A estreia da 32.ª temporada surge três meses depois de os produtores d’Os Simpsons anunciarem que as personagens não-brancas da série deixarão de “receber” a voz de actores brancos. Já em Janeiro, Hank Azaria — que também empresta a sua voz, por exemplo, ao barman Moe Szyslak e a Clancy Wiggum, o não muito competente responsável pelo departamento policial da cidade fictícia de Springfield — havia declarado que não mais faria a voz do indiano Apu Nahasapeemapetilon, dono de uma loja de conveniência que foi analisado à lupa no documentário The Problem With Apu pelo comediante Hari Kindabolu, segundo o qual esse personagem reflecte vários estereótipos raciais.

A decisão de Azaria não foi consensual, de resto: ouvido em Agosto pela revista Deadline, Harry Shearer — que dá voz a uma porção simpática do elenco, incluindo o director da escola primária Seymour Skinner, o vizinho Ned Flanders, o maléfico Montgomery Burns e o jornalista Kent Brockman — disse que “o trabalho do actor é interpretar alguém que não é na vida real”.

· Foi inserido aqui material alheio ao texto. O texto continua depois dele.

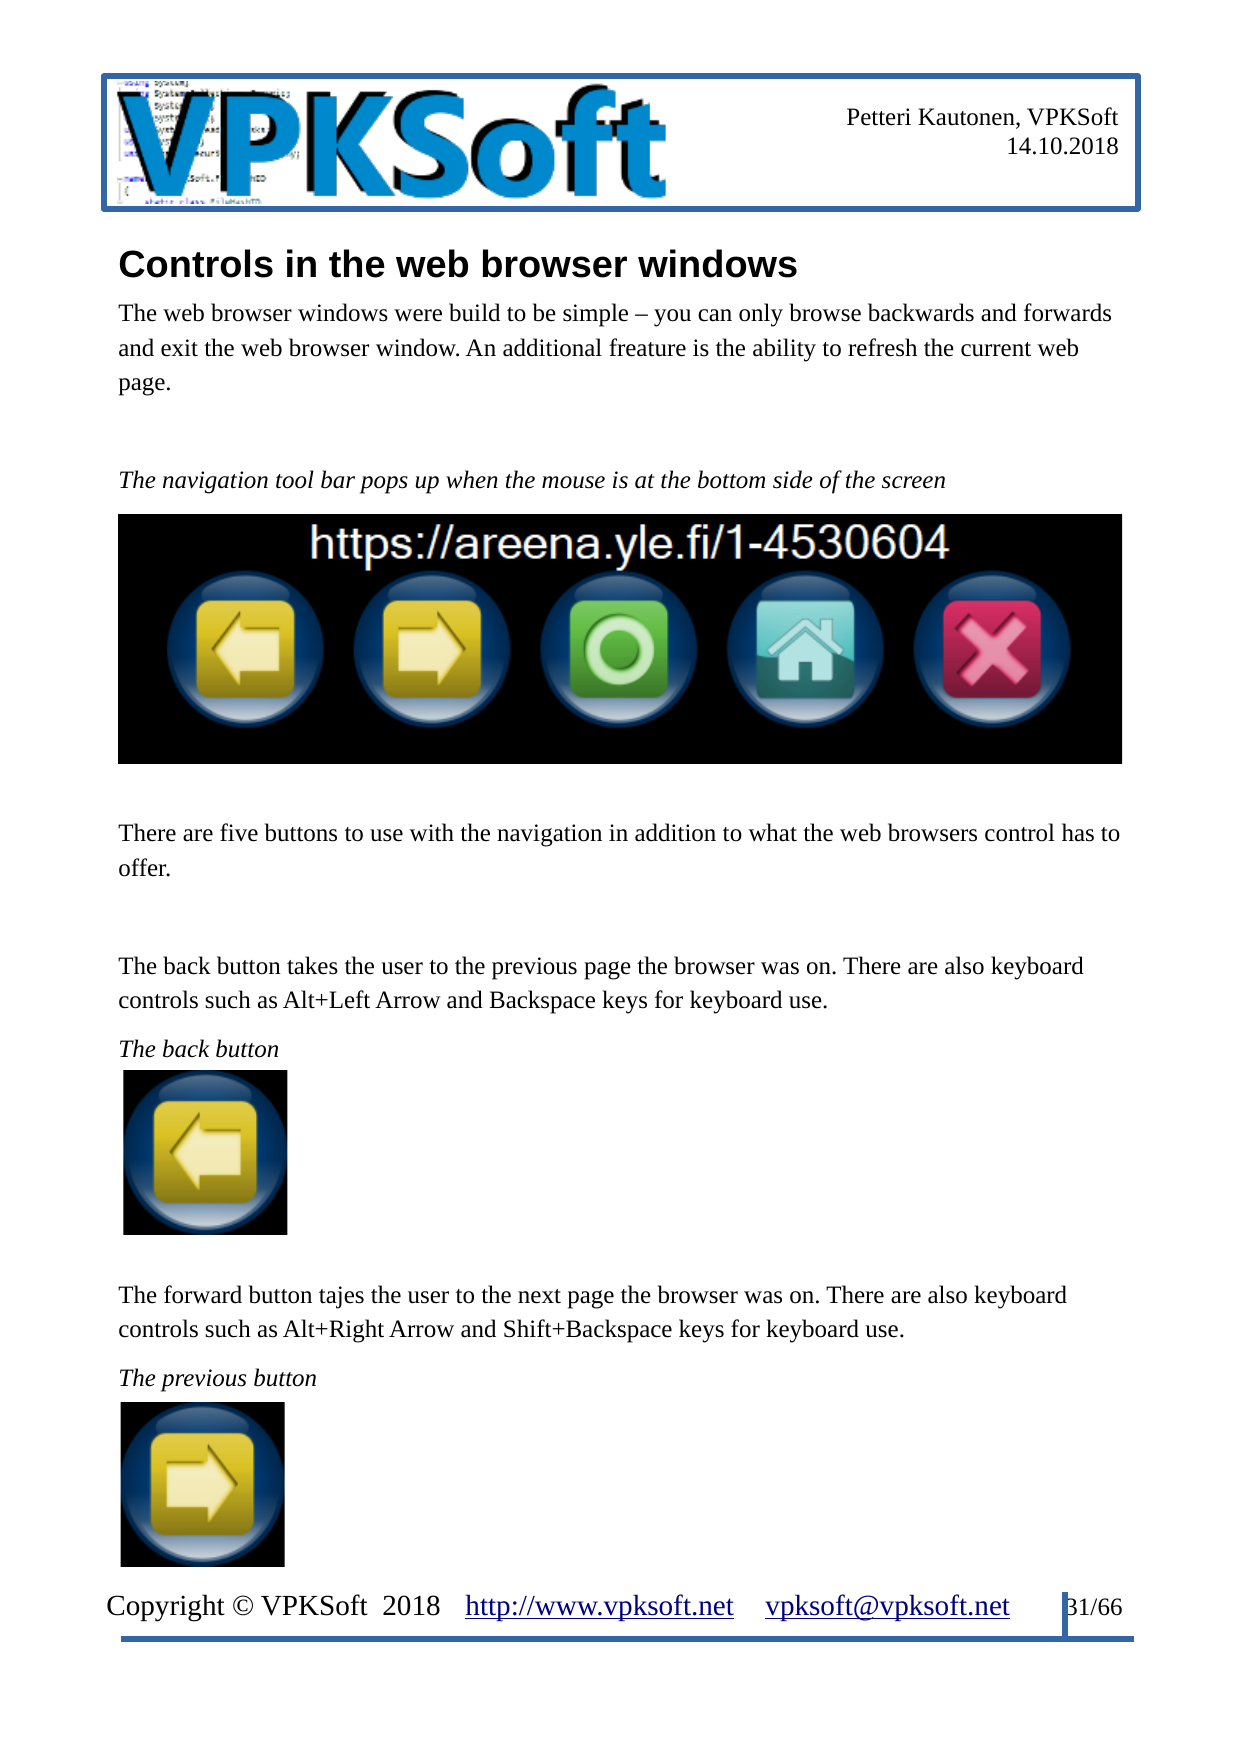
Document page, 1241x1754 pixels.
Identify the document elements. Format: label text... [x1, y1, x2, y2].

text The web browser windows were build to be simple – you can only browse backwards and forwards and exit the web browser window. An additional freature is the ability to refresh the current web page. [118, 298, 1122, 396]
picture [123, 1070, 288, 1235]
text The previous button [118, 1363, 1122, 1392]
picture [120, 1402, 285, 1567]
text The forward button tajes the user to the next page the browser was on. There are also keyboard controls such as Alt+Right Arrow and Shift+Backspace keys for keyboard use. [118, 1280, 1122, 1343]
text The back button takes the user to the previous page the browser was on. There are also keyboard controls such as Alt+Left Arrow and Backspace keys for keyboard use. [118, 951, 1122, 1014]
text The back button [118, 1034, 1122, 1063]
subtitle Controls in the web browser windows [118, 242, 1122, 286]
picture [116, 81, 672, 204]
text There are five buttons to use with the navigation in addition to what the web browsers control has to offer. [118, 818, 1122, 881]
text The navigation tool bar pops up when the mouse is at the bottom side of the screen [118, 465, 1122, 494]
picture [118, 514, 1123, 764]
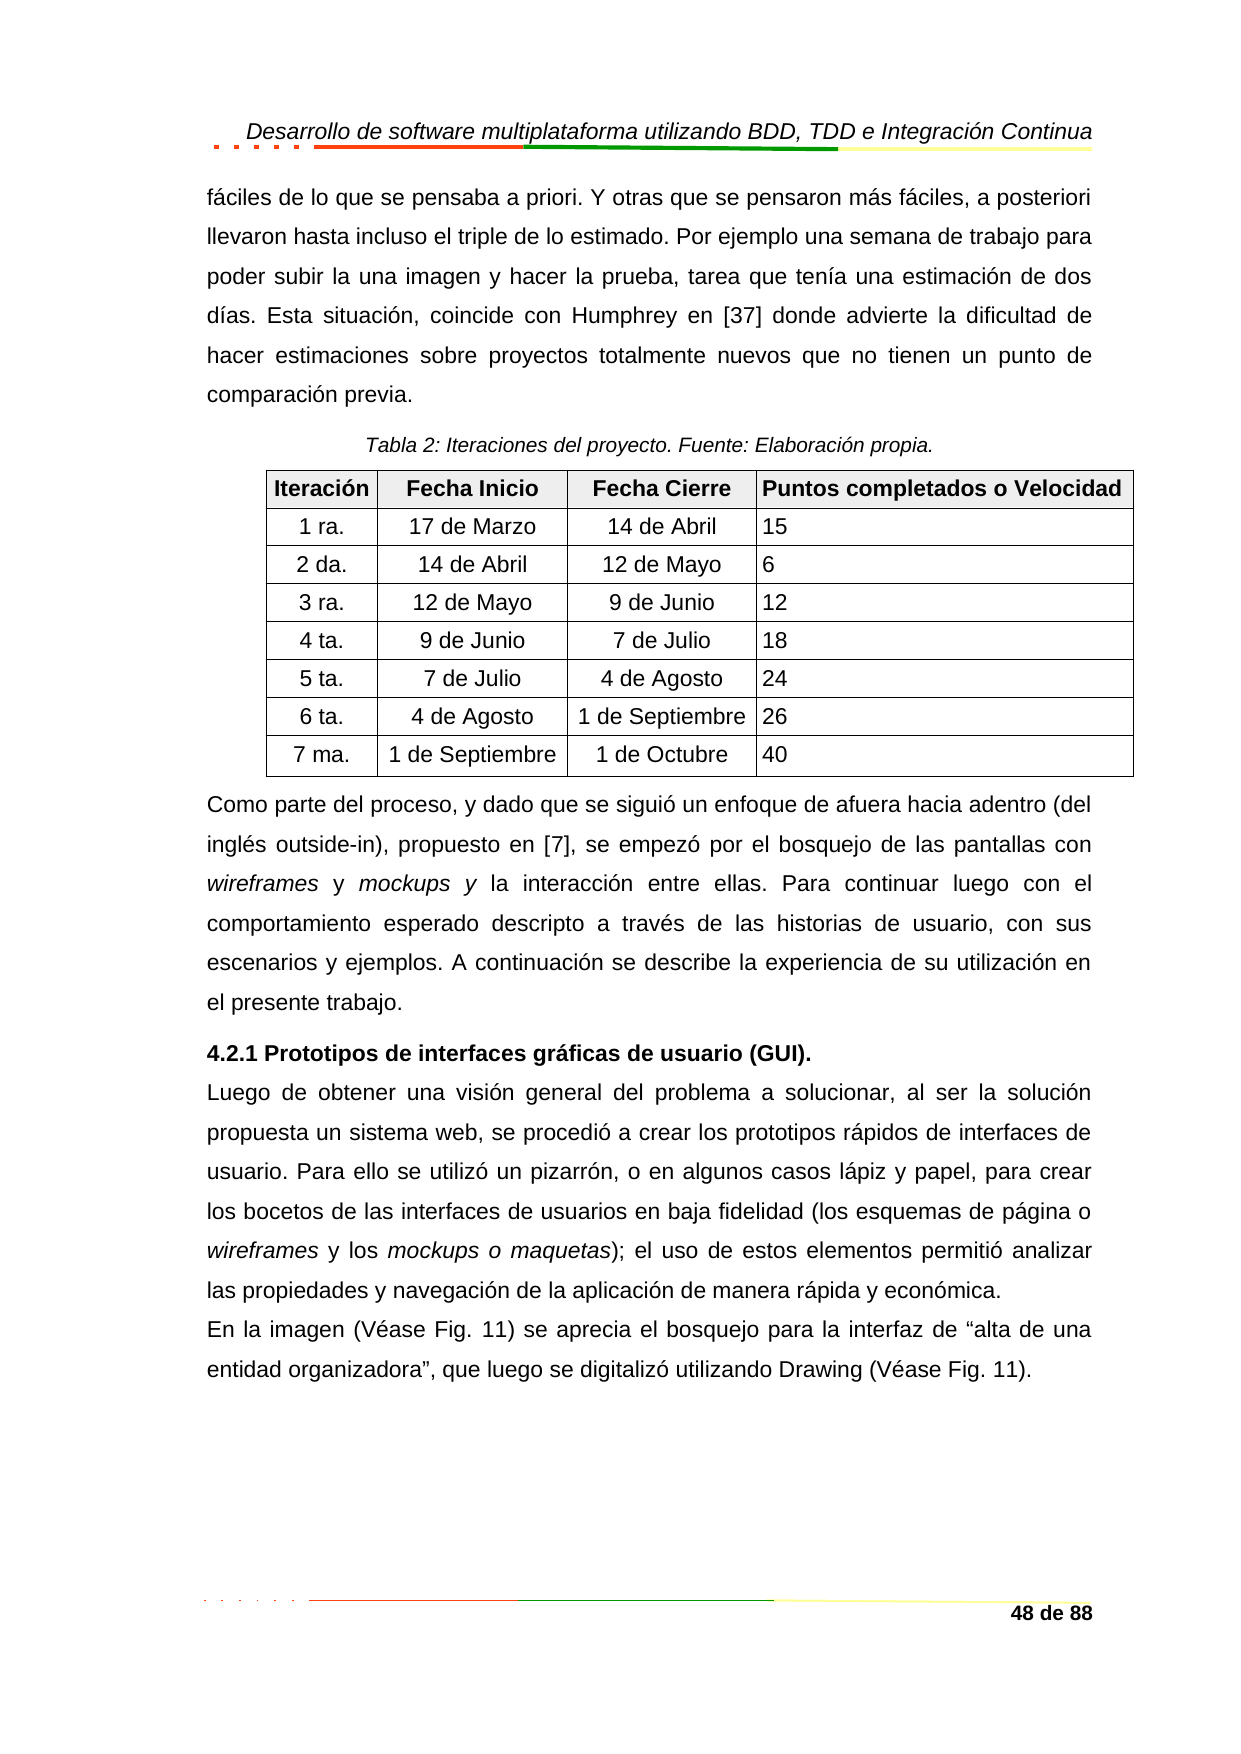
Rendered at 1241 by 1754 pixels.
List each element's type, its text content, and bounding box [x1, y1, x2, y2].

table_cell 2 da. [267, 546, 377, 583]
table_cell 4 ta. [267, 622, 377, 659]
text Luego de obtener una visión general del problema a solucionar, al ser la solución propuesta un sistema web, se procedió a crear los prototipos rápidos de interfaces de usuario. Para ello se utilizó un pizarrón, o en algunos casos lápiz y papel, para crear los bocetos de las interfaces de usuarios en baja fidelidad (los esquemas de página o wireframes y los mockups o maquetas); el uso de estos elementos permitió analizar las propiedades y navegación de la aplicación de manera rápida y económica. [207, 1079, 1093, 1303]
table_cell 1 ra. [267, 509, 377, 545]
table_cell 4 de Agosto [568, 660, 756, 697]
text Tabla 2: Iteraciones del proyecto. Fuente: Elaboración propia. [207, 433, 1093, 457]
table_cell 5 ta. [267, 660, 377, 697]
table_header Fecha Cierre [568, 471, 756, 507]
table_cell 9 de Junio [568, 584, 756, 621]
table_cell 7 ma. [267, 736, 377, 776]
table_cell 14 de Abril [568, 509, 756, 545]
table_cell 1 de Octubre [568, 736, 756, 776]
table_cell 7 de Julio [568, 622, 756, 659]
text En la imagen (Véase Fig. 11) se aprecia el bosquejo para la interfaz de “alta de una entidad organizadora”, que luego se digitalizó utilizando Drawing (Véase Fig. 11). [207, 1316, 1093, 1382]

Já se sabe que Hannibal Buress, citado no início deste artigo, fará uma aparição especial nesta temporada, assim como o actor David Harbour (conhecido pelo seu trabalho no fenómeno da Netflix Stranger Things), Michael Palin, antigo membro do mítico grupo de comédia Monty Python, ou Olivia Colman (A Favorita e A Lagosta, dois filmes do realizador grego Yorgos Lanthimos).

E depois dos 700 episódios? Que camisolas pode ainda vestir uma série que já deixou uma marca tão profunda na televisão? Al Jean prefere preservar a mesma mentalidade com que começou a escrever. “O nosso objectivo é fazer um episódio na 32.ª temporada que as pessoas pudessem ver na segunda”, frisa o argumentista, que já tem um fim ideal para Os Simpsons na cabeça. “Por mim, a série acabava com a família toda reunida, à beira da árvore de Natal, a cantar o mesmo tema natalício que ouvimos no fim do primeiro episódio, em 1989. Full circle.” Parece o canto do cisne perfeito. Mas não o esperem tão cedo.

Ainda não há datas confirmadas, mas a nova temporada chegará a Portugal através do canal Fox Comedy e da Disney+. Os Simpsons são um de muitos títulos da Fox disponíveis na plataforma de streaming: os episódios antigos podem ser vistos na resolução original, em 4:3, ou na versão remasterizada, cuja imagem esticada “corta” algumas piadas visuais.